El resultado puede verse en el campamento Al-Mina, una ciudad de tiendas que linda con la entrada norte de Obeid y que ahora alberga no menos de 49.000 personas, con más llegando cada día, dijo Mounir Ibrahim, investigador social del gobierno. El país del norte de África ha sido descrito como el mayor desafío humanitario del mundo, notablemente en términos de desplazamiento y hambre.

"Hemos tenido personas que han estado aquí durante dos años, y otras que llegaron hace solo unos días", dijo Ibrahim, haciendo un gesto hacia un almacén que servía como centro de recepción temporal para cientos de recién llegados. "No hay suficiente comida o medicinas para todos. La gente todavía está esperando tiendas".

Fatima Mustafa, de 39 años, huyo de la ciudad de Bara, a 61 kilómetros al norte de Obeid, hace seis meses. La primera señal de problemas llegó cuando un dron de la RSF cayó cerca de su casa e hirió a su hijo, Mohammad Hamdan, de 15 años. Ella señaló las cicatrices dejadas por la metralla y las puntadas por todo su cráneo.

Pero eso fue solo el preludio del asalto de la RSF a la ciudad. "Tres de ellos entraron a nuestra casa y nos obligaron a darles el dinero que tuviéramos. Cuando les dije que no tenía nada, hicieron esto", dijo, levantando su mano izquierda y mostrando el muñón donde solía estar su pulgar.

En una tienda cercana estaba Zuhoor Musa Abdul Rahman, una ama de casa de 30 años que relató con una calma antinatural los horrores que la impulsaron a huir de El Fasher, una ciudad a unos 480 kilómetros al este de Obeid.

La RSF invadió El Fasher en octubre, masacrando y saqueando a tal escala que se podían ver pilas de cuerpos en imágenes satelitales, su sangre oscureciendo la arena a su alrededor. La escena recordó las espantosas correrías de los antepasados de la RSF, las milicias janjaweed que aterrorizaron la región de Darfur de Sudán hace una generación.

Cuando el ejército se retiró de la ciudad, Abdul Rahman decidió escapar con sus ocho hijos, esposo, dos hermanos y hermanas y otros parientes. Los hombres usaron ropa de mujer en un intento de evadir a los milicianos de la RSF, pero fueron descubiertos. Abdul Rahman dijo que uno de sus hermanos, Hussam, fue llevado a una camioneta, donde uno de los combatientes lo apuñaló en la espalda con un cuchillo. Los esposos de sus dos hermanas también fueron asesinados. Su hermano, Azzam, de 19 años, permanece desaparecido.

Tomó 20 días llegar a Obeid, principalmente a pie pero también enganchando viajes en el ocasional carro de burros o camión de ganado. Para cuando llegaron a la ciudad, solo 12 miembros de la familia todavía estaban con Abdul Rahman. El resto, dijo, estaban muertos o desaparecidos.
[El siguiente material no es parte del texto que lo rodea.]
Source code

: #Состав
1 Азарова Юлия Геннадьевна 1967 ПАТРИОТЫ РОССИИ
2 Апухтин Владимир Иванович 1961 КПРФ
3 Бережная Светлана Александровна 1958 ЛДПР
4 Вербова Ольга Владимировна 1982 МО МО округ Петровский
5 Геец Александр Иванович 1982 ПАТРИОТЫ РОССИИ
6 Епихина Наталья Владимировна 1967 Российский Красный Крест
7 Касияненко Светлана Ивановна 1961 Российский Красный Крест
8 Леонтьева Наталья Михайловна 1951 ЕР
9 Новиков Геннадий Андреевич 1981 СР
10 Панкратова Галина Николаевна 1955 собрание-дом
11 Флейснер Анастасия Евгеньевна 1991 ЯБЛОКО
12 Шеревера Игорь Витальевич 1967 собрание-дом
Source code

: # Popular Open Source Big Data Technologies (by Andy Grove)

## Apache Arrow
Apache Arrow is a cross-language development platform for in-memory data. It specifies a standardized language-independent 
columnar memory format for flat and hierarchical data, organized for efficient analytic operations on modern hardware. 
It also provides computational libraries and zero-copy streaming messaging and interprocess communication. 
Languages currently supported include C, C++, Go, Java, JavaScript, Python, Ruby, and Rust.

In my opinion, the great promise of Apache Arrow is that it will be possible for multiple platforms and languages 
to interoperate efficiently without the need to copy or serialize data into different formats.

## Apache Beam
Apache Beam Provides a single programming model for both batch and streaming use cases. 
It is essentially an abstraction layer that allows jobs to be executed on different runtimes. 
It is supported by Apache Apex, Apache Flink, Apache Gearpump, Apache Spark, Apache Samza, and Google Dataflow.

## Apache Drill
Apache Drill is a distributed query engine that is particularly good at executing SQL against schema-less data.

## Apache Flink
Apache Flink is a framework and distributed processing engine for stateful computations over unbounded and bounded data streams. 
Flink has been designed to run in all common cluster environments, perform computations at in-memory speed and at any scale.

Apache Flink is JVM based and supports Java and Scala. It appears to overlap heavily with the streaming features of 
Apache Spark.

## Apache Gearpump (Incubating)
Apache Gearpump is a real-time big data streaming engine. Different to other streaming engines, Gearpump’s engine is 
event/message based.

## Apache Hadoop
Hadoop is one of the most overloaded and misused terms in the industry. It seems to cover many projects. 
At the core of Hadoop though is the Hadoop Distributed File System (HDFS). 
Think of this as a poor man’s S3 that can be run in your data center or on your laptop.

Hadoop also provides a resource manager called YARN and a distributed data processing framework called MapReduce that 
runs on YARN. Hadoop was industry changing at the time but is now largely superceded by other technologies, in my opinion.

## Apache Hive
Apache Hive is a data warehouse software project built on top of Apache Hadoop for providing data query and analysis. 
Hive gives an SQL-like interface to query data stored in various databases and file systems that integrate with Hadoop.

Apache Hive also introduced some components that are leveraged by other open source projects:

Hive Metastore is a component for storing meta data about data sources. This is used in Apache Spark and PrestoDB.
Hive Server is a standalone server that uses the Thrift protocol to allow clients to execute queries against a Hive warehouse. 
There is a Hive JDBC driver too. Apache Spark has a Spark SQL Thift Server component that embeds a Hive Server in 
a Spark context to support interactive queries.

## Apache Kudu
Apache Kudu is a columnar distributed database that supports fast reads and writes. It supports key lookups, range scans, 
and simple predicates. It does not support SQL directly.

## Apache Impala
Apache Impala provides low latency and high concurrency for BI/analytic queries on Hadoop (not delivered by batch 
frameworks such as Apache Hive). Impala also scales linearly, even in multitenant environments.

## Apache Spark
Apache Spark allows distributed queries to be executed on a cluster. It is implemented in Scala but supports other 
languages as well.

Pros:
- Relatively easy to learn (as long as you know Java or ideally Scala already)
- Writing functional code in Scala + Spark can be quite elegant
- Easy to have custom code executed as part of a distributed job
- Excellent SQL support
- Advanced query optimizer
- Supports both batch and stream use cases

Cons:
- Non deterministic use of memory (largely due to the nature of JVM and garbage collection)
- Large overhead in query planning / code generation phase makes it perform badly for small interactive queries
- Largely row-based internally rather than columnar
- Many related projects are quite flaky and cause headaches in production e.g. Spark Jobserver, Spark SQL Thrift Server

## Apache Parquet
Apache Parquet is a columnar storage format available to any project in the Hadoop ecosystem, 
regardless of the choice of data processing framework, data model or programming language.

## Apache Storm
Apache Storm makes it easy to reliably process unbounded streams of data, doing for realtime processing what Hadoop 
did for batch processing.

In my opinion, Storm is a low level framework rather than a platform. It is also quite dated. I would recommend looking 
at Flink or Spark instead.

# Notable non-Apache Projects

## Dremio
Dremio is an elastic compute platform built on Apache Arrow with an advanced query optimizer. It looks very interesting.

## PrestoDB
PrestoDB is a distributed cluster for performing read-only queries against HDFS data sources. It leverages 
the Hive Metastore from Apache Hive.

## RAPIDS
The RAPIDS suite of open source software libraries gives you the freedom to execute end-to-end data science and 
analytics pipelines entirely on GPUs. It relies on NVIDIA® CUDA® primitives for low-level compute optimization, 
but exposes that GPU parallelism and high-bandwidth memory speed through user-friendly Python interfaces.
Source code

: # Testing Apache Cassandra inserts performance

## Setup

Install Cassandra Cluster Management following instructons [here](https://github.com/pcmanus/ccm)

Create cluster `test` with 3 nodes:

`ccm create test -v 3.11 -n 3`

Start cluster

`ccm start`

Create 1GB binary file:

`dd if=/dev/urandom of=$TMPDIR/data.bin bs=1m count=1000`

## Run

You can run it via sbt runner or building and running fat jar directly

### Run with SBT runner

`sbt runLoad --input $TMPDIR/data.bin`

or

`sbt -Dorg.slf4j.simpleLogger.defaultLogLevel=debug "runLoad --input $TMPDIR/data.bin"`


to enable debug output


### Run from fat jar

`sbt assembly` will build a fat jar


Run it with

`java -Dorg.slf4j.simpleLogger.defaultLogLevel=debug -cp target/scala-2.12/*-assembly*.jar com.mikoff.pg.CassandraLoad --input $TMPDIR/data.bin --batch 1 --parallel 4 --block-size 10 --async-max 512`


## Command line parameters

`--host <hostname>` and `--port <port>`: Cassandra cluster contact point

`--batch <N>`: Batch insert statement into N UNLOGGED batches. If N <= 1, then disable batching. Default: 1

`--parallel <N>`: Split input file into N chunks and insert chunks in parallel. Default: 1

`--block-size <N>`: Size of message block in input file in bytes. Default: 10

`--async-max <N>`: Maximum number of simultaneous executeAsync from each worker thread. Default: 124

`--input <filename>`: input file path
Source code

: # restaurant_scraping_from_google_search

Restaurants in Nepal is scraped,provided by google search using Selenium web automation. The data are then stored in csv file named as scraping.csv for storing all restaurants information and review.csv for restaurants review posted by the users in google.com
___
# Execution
"He perdido a más de 100 personas solo de mi familia", dijo, su voz elevándose en ira por un momento antes de volver al tono monótono en el que normalmente hablaba. "Conozco cada uno de sus nombres, y todos se han ido".

Su rostro permaneció impasible incluso cuando se formaron lágrimas y comenzaron a viajar por su mejilla. Lloró en silencio, sus hombros moviéndose ligeramente con los sollozos. Nadie se movió para consolarla.